**BRIEF**
Please reproduce the data below exactly, from the first line through the line containing "Alle Cookies akzeptieren", and leave every later line out.

※ ※ ※

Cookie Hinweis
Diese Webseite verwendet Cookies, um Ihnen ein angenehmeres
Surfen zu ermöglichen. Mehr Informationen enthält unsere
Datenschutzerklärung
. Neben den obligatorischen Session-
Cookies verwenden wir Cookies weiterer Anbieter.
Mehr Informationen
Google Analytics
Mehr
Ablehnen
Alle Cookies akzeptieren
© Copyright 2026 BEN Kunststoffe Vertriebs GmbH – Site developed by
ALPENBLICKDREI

※ ※ ※

**OUTPUT OF THE EXERCISE**
Cookie Hinweis
Diese Webseite verwendet Cookies, um Ihnen ein angenehmeres
Surfen zu ermöglichen. Mehr Informationen enthält unsere
Datenschutzerklärung
. Neben den obligatorischen Session-
Cookies verwenden wir Cookies weiterer Anbieter.
Mehr Informationen
Google Analytics
Mehr
Ablehnen
Alle Cookies akzeptieren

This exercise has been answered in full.